Scoop: North Carolina lawmakers push to repeal Biden’s anti-cigarette move that will “fuel crime, strengthen black markets, and leave our communities picking up the pieces”
"Today, it’s menthol cigarettes," Rep. Pat Harrigan said. "Tomorrow it’s meat, cars, or anything else they decide you shouldn’t have."
The Biden administration’s “de-facto ban on cigarettes” is a “perfect parting gift for the cartels and organized crime,” Sen. Thom Tillis (R., N.C.) told the Washington Reporter, as incoming President Donald Trump reportedly plans to help “scrap this ridiculous proposed rule.”
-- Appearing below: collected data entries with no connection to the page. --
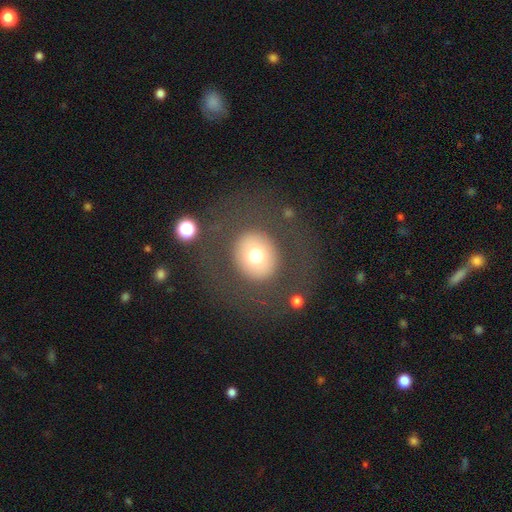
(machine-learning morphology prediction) Smooth or featured: smooth — 69% (featured or disk — 20%)
How rounded: round — 83% (in between — 16%)
Merging: none — 79% (major disturbance — 9%)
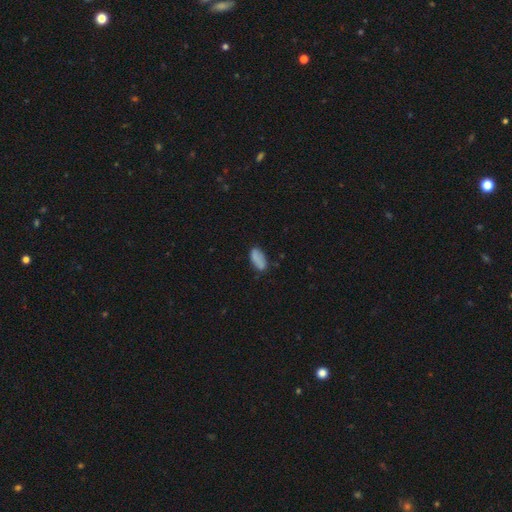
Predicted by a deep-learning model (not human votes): Q: Smooth or featured?
A: smooth (81%); runner-up: star or artifact (9%)
Q: How rounded?
A: in between (88%); runner-up: cigar-shaped (9%)
Q: Merging?
A: none (74%); runner-up: minor disturbance (18%)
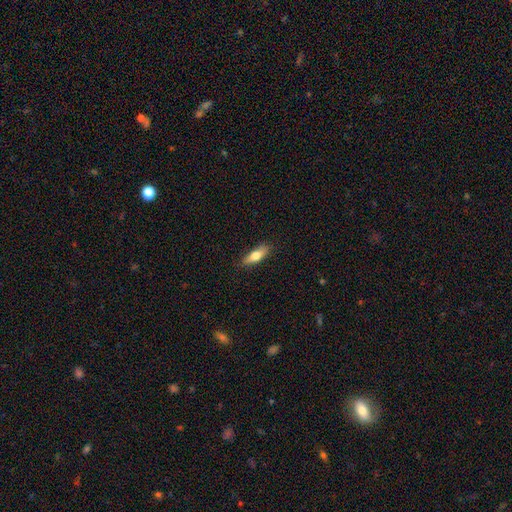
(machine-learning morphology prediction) Overall: smooth (67%). How rounded: in between (54%; cigar-shaped 43%). Merging: none (82%).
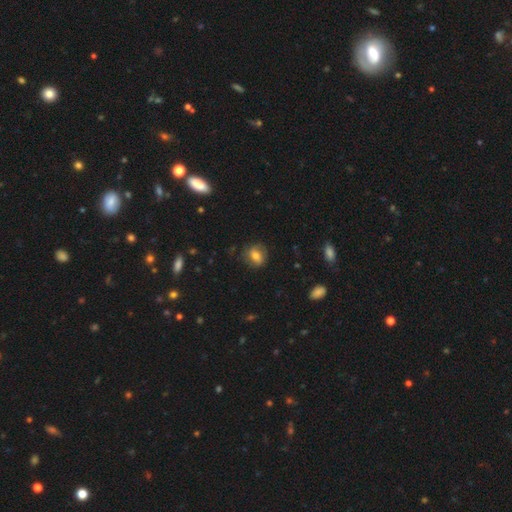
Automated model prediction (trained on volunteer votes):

The Reporter previously covered the Biden administration’s Food and Drug Administration’s (FDA) plan for a cigarette ban; now, the proposal is out — and it could devastate the 27,000 North Carolina jobs supported by tobacco, Tillis warned.
Rep. Tim Moore (R., N.C.) told the Reporter that “if this isn’t an attack on North Carolina and on agriculture, I don’t know what is.”
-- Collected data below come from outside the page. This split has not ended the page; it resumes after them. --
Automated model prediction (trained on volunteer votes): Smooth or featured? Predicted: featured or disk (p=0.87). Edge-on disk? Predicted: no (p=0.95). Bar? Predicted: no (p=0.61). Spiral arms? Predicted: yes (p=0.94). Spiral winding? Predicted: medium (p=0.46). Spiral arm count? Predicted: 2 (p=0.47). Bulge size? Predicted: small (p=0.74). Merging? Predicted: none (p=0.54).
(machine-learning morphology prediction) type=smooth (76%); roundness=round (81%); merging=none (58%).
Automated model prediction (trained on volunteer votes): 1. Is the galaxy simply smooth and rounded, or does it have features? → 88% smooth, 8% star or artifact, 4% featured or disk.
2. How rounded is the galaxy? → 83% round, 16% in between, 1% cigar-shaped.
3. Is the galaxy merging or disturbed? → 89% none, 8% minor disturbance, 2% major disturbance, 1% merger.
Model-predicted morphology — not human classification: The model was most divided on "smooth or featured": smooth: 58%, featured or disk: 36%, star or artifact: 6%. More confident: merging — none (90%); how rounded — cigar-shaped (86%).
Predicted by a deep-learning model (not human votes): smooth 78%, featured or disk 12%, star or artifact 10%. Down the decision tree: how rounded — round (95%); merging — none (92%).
“I would hope and I would imagine that he will roll this mandate back…[Biden is] making it easier for dangerous drugs to get on our streets and yet he simply wants to weigh in now against cigarettes that adults can legally buy,” Moore said. “It is a nonsensical rule that does nothing. It would upend an industry that is obviously important to North Carolina but that is important, frankly, to the nation too. I think it’s irresponsible.”
Rep. Pat Harrigan (R., N.C.) echoed Moore’s criticisms.
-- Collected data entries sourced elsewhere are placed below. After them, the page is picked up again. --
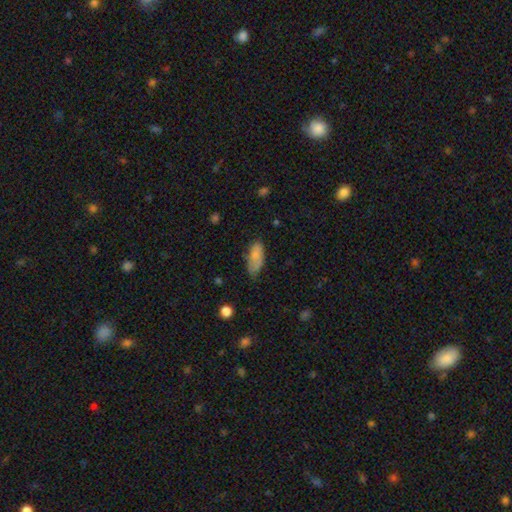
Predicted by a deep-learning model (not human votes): Morphology: type=smooth (81%); roundness=in between (83%); merging=none (58%).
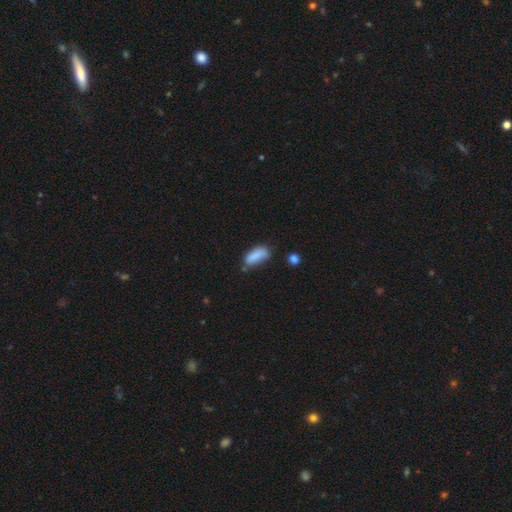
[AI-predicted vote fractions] A smooth galaxy with no disk features (84%) that is in between round and cigar-shaped (78%). Merging: none (46%).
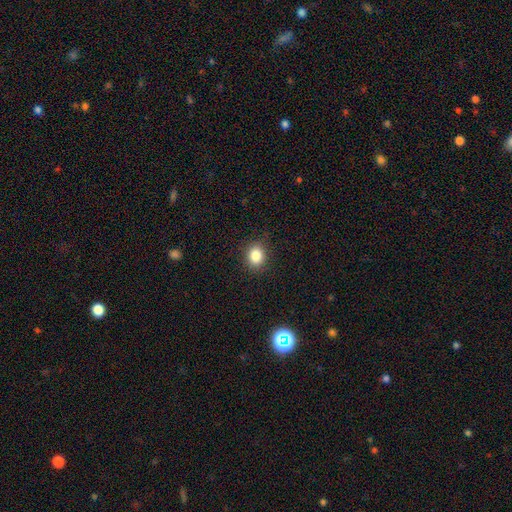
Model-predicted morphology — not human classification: Smooth or featured: smooth — 84% (star or artifact — 10%)
How rounded: round — 63% (in between — 37%)
Merging: none — 88% (minor disturbance — 8%)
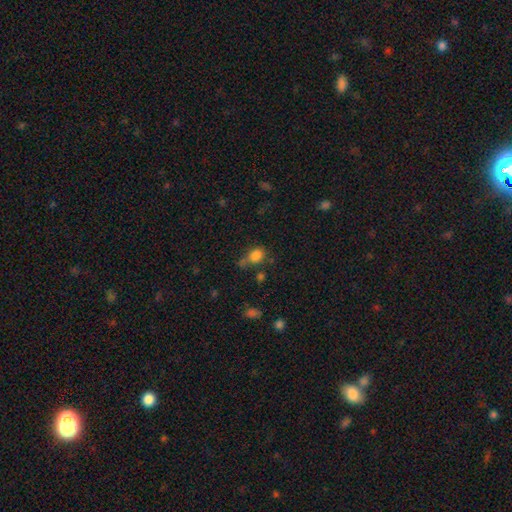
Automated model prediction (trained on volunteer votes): Smooth or featured?
  - smooth: 81% *
  - star or artifact: 12%
  - featured or disk: 7%
How rounded?
  - in between: 52% *
  - round: 46%
  - cigar-shaped: 2%
Merging?
  - none: 47% *
  - minor disturbance: 25%
  - merger: 15%
  - major disturbance: 12%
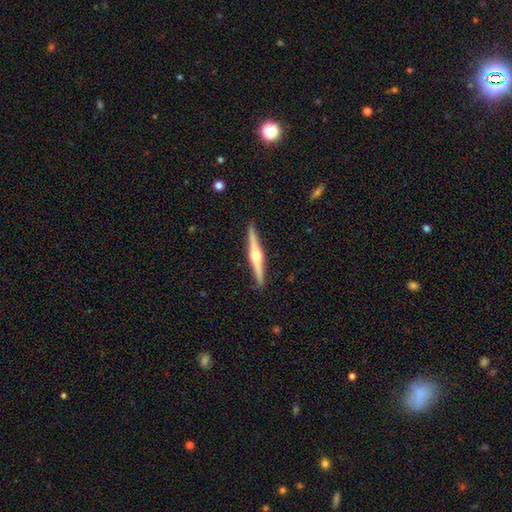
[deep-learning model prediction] Q: Smooth or featured?
A: featured or disk (76%); runner-up: smooth (19%)
Q: Edge-on disk?
A: yes (98%); runner-up: no (2%)
Q: Edge-on bulge?
A: rounded (90%); runner-up: boxy (7%)
Q: Merging?
A: none (92%); runner-up: minor disturbance (6%)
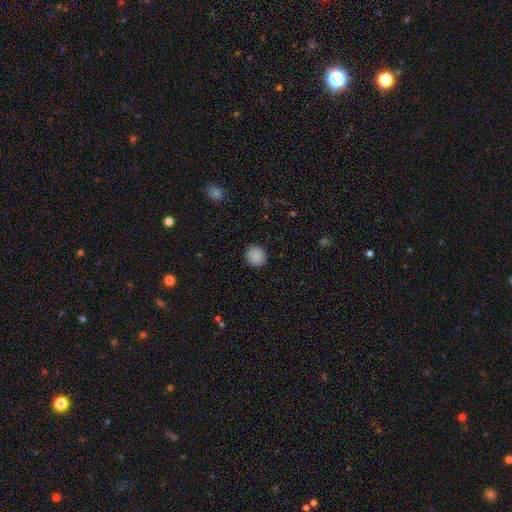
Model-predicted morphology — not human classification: This is clearly a smooth galaxy (87%). How rounded: clearly round (90%). Merging: clearly none (90%).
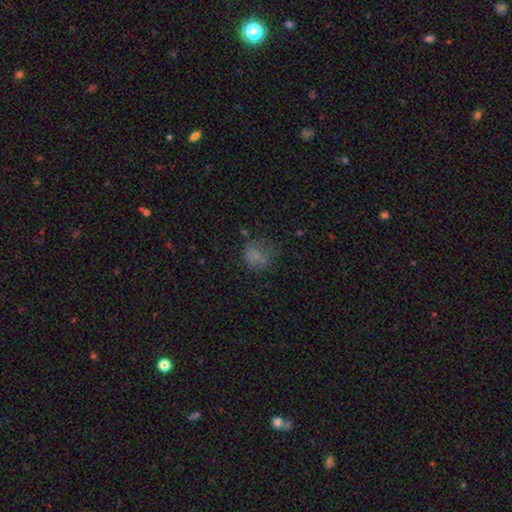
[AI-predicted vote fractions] A smooth galaxy with no disk features (72%) that is round (57%). Merging: none (53%).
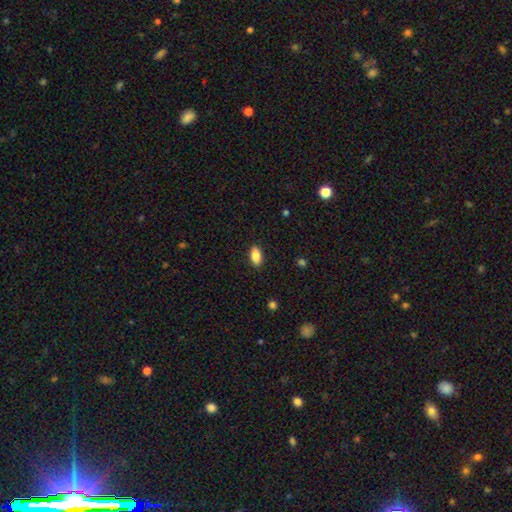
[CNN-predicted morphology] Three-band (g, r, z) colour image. It shows a smooth galaxy with no disk features (85%) that is in between round and cigar-shaped (91%). Merging: none (89%).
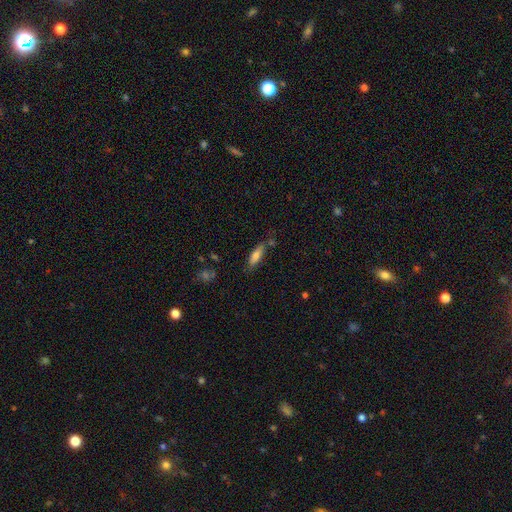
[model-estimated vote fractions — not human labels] smooth-or-featured: smooth: 74% | featured or disk: 19% | star or artifact: 7%
  how-rounded: cigar-shaped: 54% | in between: 45% | round: 2%
  merging: none: 68% | minor disturbance: 20% | merger: 7% | major disturbance: 5%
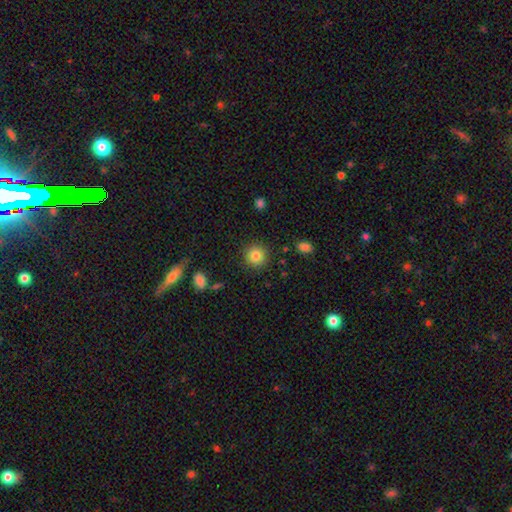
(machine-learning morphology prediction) The model was most divided on "smooth or featured": smooth: 83%, star or artifact: 10%, featured or disk: 6%. More confident: how rounded — round (93%); merging — none (90%).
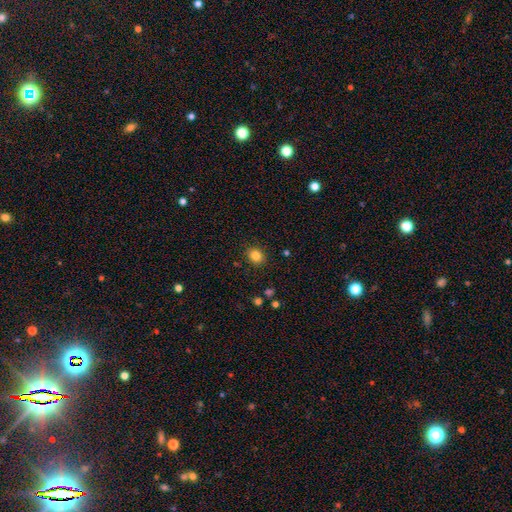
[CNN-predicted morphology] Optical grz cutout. It shows a smooth galaxy with no disk features (84%) that is round (65%). Merging: none (89%).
"The Biden administration’s menthol cigarette ban is a full-scale assault on North Carolina jobs, businesses, and freedom. Over 27,000 hardworking families stand to lose their livelihoods, while $49 billion in economic impact is torched overnight,” Harrigan said.
“Prohibition doesn’t work — it never has,” Harrigan continued. “This ban will fuel crime, strengthen black markets, and leave our communities picking up the pieces. And let’s not kid ourselves: this is just the start. Today, it’s menthol cigarettes — tomorrow it’s meat, cars, or anything else they decide you shouldn’t have. This fight is about more than one bad policy — it’s about stopping an out-of-control government from crushing our way of life.”
Others warn that the proposal could have even more nefarious side effects.
“Biden is simply empowering the cartels and costing billions in revenue to the United States,” a Trumpworld source told the Reporter. “President Trump can right this wrong by scrapping the rule completely.”
Beyond the possibilities for mass job losses, the nonpartisan Tax Foundation estimated that a cigarette ban akin to the FDA proposal would cost over $30 billion in tax revenues on both state and federal levels.